Thursday 17 November 2011

PROOF OF LIFE AFTER DEATH

Have I given you any proof of life after death yet? Over the years I’ve certainly proved it for myself (or had it proved for me, to put it more accurately!) but whether I’ve even come close to proving it for you is altogether another matter.

Let’s look together at some wise words from Bishop Brent, who – answering the question ‘What is Dying?’ says:

“A ship sails and I stand watching till she fades on the horizon and someone at my side says ‘she is gone’.  Gone where? Gone from my sight, that is all; she is just as large as when I saw her.  The diminished size and total loss of sight is in me, not in her, and just at the moment when someone at my side says ‘she is gone’, there are others who are watching her coming, and other voices take up a glad shout, ‘There she comes!’  And that is dying.”

Aren’t his words beautiful in their simplicity?  They are for me – and maybe for you, too.  If you read the story a few days ago of my mother and the rubber plant, you might agree that she had only gone from my sight – not from my side.

Should you be teetering on the edge of agreeing, perhaps my next story will help.

While alive (and still in her body) Mother, when visiting us, would always go upstairs to kiss our two young daughters ‘goodnight’ around 8 pm – soon after they had gone up to bed.

Well, at 8.10 pm on the night after she died I thought I saw someone pass the glass-paned door of the room in which my husband and I were sitting.  This was odd as we were alone in the house with our children, who never normally came downstairs again after they’d been tucked into bed.

Thinking I must have imagined the ‘shadow’ outside the door, I nevertheless went to investigate in case one of the girls – perhaps feeling distressed over her grandma’s death – was indeed up and about.

But no, all was quiet and there was no sign of a child moving around.

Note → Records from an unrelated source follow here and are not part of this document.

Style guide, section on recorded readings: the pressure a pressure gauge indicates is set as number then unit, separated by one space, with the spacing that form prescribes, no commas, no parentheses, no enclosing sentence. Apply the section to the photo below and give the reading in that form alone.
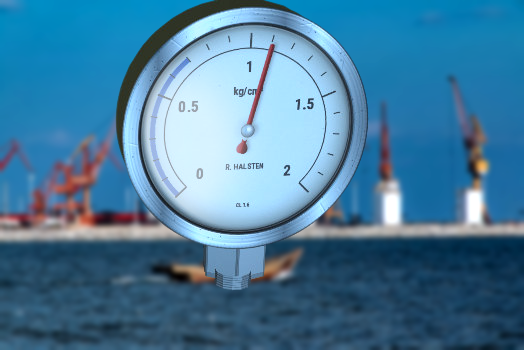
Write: 1.1 kg/cm²
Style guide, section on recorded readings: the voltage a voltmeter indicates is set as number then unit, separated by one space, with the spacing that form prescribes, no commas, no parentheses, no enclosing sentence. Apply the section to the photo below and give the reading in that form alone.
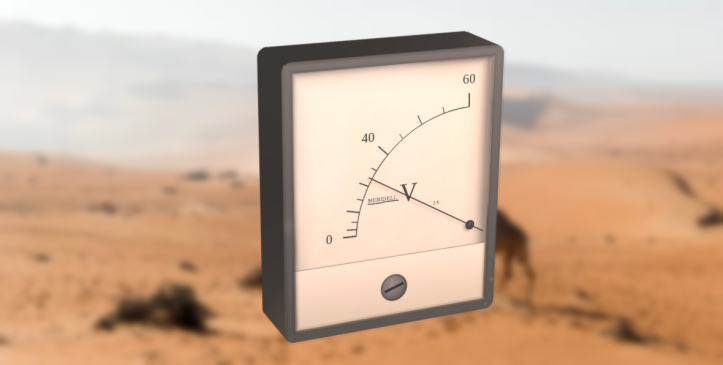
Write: 32.5 V
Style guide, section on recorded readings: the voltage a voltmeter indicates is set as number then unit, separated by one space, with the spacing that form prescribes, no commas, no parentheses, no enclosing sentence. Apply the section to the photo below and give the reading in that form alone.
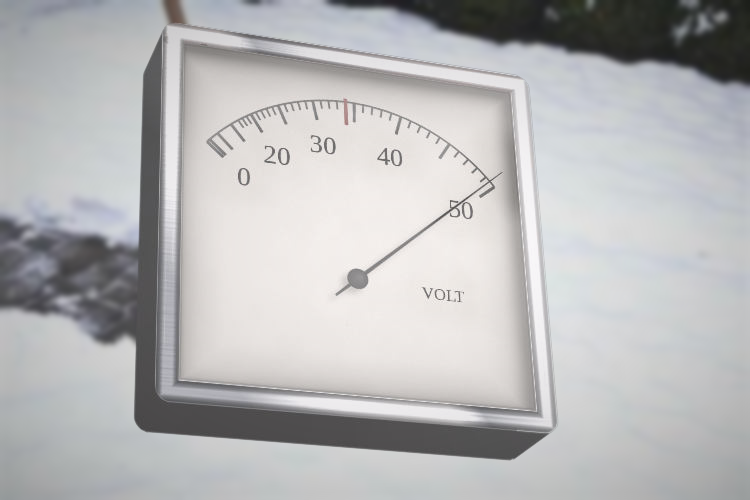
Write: 49.5 V
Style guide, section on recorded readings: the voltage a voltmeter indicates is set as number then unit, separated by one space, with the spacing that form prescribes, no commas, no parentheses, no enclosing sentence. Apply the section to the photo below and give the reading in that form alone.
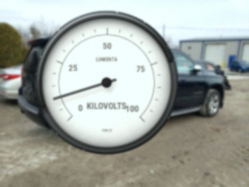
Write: 10 kV
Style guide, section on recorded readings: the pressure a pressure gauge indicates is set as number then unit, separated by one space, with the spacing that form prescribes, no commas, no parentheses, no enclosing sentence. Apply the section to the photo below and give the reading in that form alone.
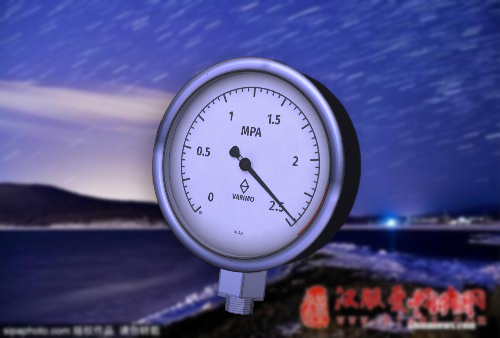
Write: 2.45 MPa
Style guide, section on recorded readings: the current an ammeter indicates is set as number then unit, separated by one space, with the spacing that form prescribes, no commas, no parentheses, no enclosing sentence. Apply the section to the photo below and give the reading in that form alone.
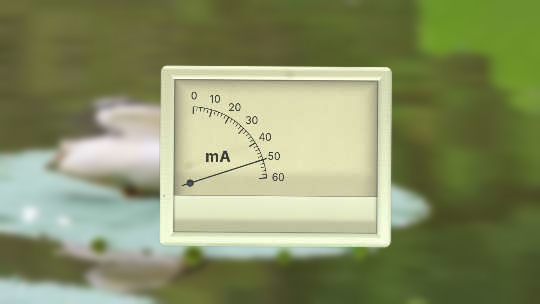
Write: 50 mA
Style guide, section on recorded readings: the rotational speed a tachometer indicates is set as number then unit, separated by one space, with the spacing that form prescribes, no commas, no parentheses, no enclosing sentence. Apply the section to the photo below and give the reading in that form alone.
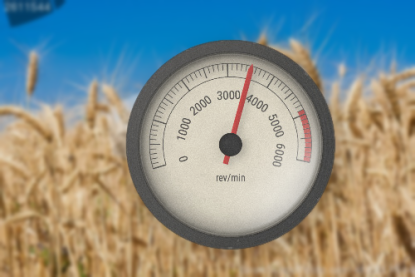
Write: 3500 rpm
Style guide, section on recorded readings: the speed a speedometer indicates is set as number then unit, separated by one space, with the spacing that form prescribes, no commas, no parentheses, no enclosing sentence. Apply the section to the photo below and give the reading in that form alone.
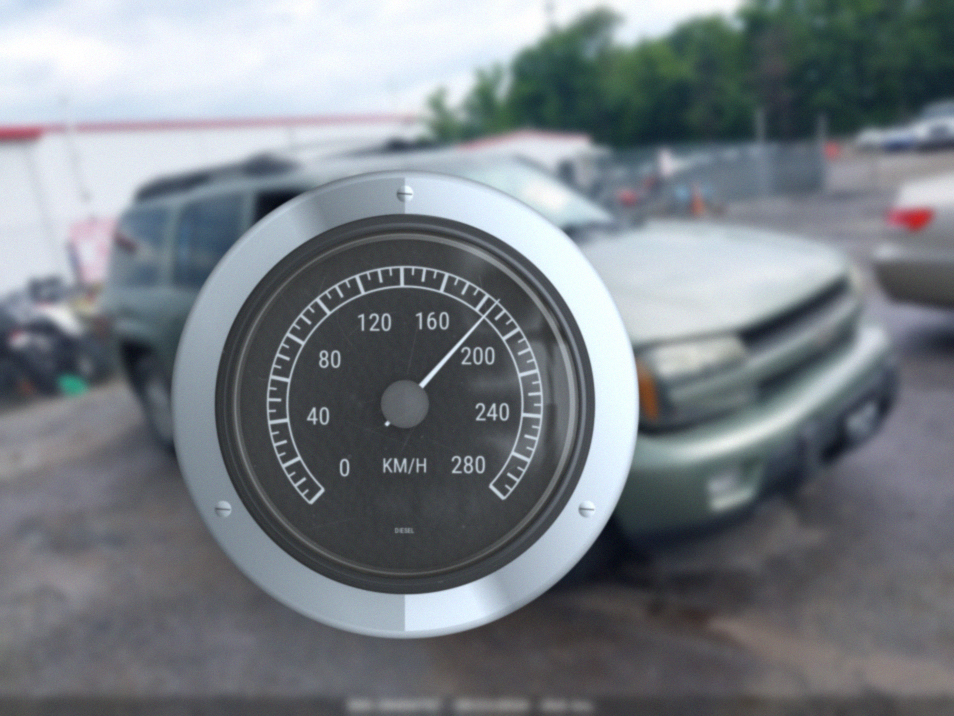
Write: 185 km/h
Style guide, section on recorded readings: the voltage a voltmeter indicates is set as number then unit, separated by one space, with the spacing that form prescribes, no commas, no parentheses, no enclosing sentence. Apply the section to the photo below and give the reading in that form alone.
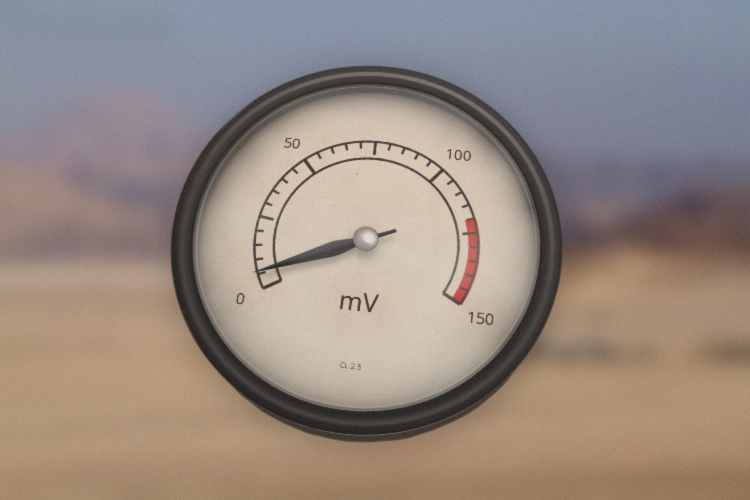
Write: 5 mV
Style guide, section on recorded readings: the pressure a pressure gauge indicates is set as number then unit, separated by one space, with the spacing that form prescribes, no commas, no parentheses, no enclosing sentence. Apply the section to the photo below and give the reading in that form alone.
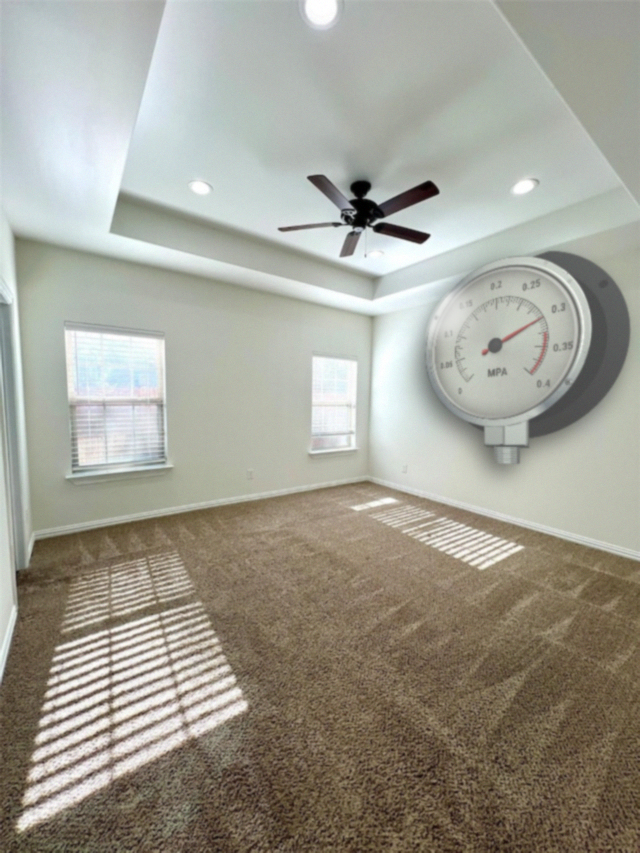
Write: 0.3 MPa
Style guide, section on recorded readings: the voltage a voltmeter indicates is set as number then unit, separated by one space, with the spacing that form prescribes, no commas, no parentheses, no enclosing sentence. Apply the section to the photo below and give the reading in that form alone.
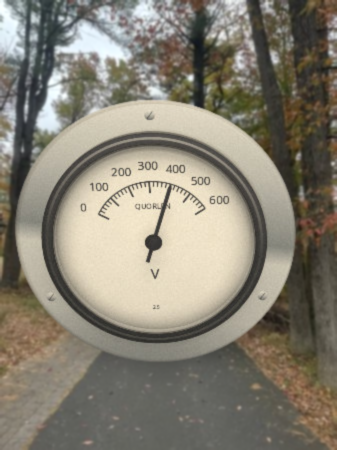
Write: 400 V
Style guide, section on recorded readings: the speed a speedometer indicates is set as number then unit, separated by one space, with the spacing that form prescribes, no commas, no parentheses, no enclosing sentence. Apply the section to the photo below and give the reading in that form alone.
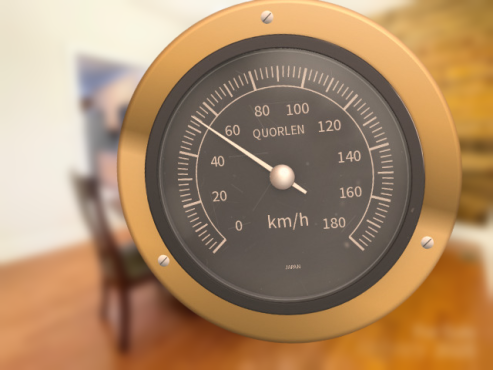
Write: 54 km/h
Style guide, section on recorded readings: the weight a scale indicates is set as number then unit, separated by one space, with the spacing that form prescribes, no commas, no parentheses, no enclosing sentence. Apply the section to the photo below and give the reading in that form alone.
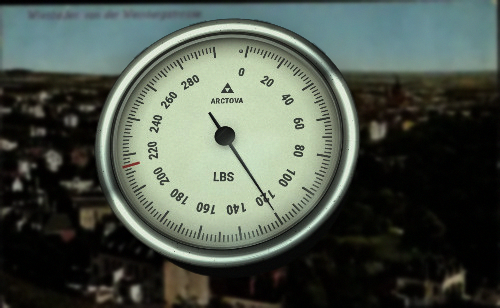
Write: 120 lb
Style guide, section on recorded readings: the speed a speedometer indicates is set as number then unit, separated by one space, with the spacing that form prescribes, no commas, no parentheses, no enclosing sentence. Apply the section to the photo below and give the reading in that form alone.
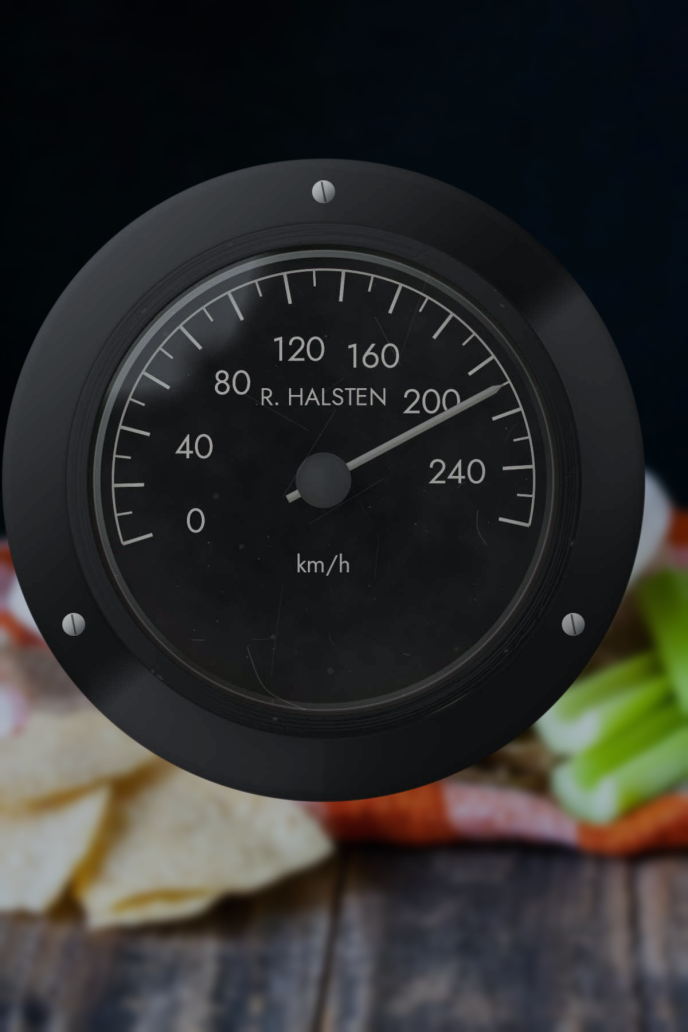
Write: 210 km/h
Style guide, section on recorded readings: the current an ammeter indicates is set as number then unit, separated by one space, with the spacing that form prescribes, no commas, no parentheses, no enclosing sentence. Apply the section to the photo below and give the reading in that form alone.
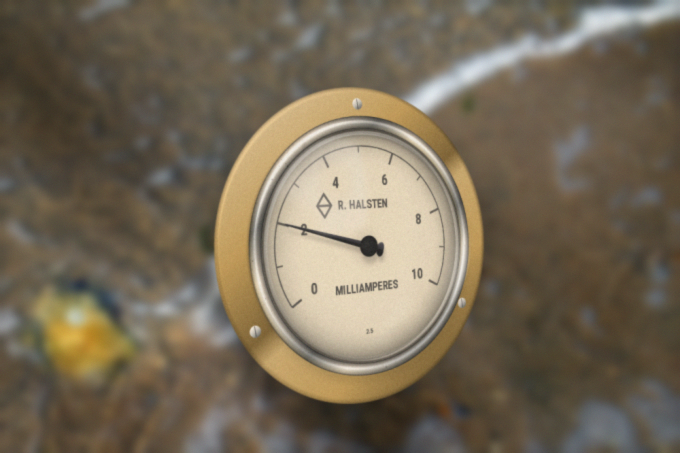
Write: 2 mA
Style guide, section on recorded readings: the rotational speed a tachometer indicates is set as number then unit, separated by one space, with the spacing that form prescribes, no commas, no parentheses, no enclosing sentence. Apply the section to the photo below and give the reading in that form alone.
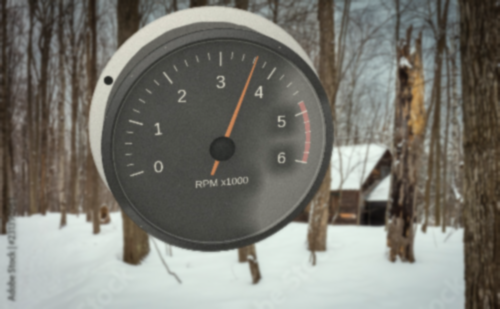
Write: 3600 rpm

The next night, at precisely the same time, the same thing happened – and now I was sure I’d seen someone pass by.  My husband glanced up and asked:  “What was that?”

“What was what?” I responded, not wanting to voice my growing suspicion just yet – probably from fear of ridicule, Jack being an agnostic and often scornful of my ‘tin-pot theories’.

On the third night, without discussion, we were both watching the door from eight onwards.  Sure enough, there was a passer-by, right on time!

More or less simultaneously we leaped to our feet and went to check the hallway, kitchen and dining room.  Finding no body there, Jack looked hard at me and asked: “It couldn’t have been … her … could it?”

“If by ‘her’ you mean Mother,” I answered, “I wouldn’t be too sure it couldn’t.  Unless you can think of a better explanation for what we both saw?”

He couldn’t and nor could I – and the ‘visits’ continued at the same time nightly until my mother’s funeral.  After that, they ceased – but I’d seen enough to know that she was watching over me and my family.

Whether my husband saw it (and the saga of the rubber plant leaves) as proof of life after death he never told me!